* _Problems_:
1 - List every count or quantity given in the veto article, along with what each one measures.
2 - In the veto article, what does the abbreviation JASTA stand for?

President Obama made good today on earlier threats by vetoing legislation passed unanimously by the House and Senate. The rejected bill would waive sovereign immunity protections for Saudi Arabia and allow victims of the Sept. 11 attacks or their relatives to sue the Saudi government for allegedly helping at least some of the 19 hijackers who carried out those attacks. Fifteen of the attackers were Saudi nationals.

The veto, the 12th of Obama's presidency, sets the stage for likely showdown votes next week in both the House and Senate. If two-thirds majorities of each chamber vote to override the president's veto, it will be the first time that's happened during Obama's nearly eight years in office.

It's a strange turn of events for a president who is widely seen by congressional Republicans as an unreliable ally of Saudi Arabia — and for a GOP-led Congress that is more typically a dependable supporter of that kingdom.

This time Obama is siding with the Saudis, who vehemently oppose the Justice Against Sponsors of Terrorism Act, or JASTA. The Saudis have threatened to dump hundreds of billions of dollars in U.S. assets that could possibly be frozen by any American judge hearing a lawsuit. Lawmakers from both parties have chosen the interests of the Sept. 11 families seeking justice over those of the House of Saud.

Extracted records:
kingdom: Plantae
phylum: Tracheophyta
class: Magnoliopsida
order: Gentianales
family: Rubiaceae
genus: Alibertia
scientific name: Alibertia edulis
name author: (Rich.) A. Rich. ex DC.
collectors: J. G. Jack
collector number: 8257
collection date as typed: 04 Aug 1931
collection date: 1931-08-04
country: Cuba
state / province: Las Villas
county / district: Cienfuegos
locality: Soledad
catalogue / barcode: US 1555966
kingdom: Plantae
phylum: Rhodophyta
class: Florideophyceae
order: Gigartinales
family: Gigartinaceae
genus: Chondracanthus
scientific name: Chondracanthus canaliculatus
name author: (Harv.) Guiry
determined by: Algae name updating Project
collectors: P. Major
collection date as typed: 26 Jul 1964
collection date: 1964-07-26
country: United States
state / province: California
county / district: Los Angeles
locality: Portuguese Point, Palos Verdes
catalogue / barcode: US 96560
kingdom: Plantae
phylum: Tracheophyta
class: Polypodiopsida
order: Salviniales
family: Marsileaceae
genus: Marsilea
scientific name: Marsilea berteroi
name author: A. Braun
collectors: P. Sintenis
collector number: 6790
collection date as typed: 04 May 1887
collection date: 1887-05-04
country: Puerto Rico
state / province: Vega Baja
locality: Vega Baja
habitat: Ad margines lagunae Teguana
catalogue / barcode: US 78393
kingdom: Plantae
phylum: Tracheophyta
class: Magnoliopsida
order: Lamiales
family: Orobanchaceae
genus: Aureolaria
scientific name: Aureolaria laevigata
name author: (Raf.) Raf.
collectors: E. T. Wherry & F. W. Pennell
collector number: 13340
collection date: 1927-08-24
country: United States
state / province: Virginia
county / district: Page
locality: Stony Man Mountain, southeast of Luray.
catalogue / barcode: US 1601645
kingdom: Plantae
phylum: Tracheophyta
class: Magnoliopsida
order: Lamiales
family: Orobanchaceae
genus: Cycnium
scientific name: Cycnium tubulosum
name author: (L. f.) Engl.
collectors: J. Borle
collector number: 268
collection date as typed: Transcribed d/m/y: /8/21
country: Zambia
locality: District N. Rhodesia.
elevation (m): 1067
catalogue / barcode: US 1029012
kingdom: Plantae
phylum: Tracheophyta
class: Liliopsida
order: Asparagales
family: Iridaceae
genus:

* _Task answers_:
1 -
- 19: the hijackers who carried out the Sept. 11 attacks
- Fifteen: the attackers who were Saudi nationals
- 12th: the veto's place among those of Obama's presidency
- Two-thirds: the majority each chamber needs to override the veto
- Nearly eight years: Obama's time in office
- Hundreds of billions of dollars: the U.S. assets the Saudis have threatened to dump

2 - Justice Against Sponsors of Terrorism Act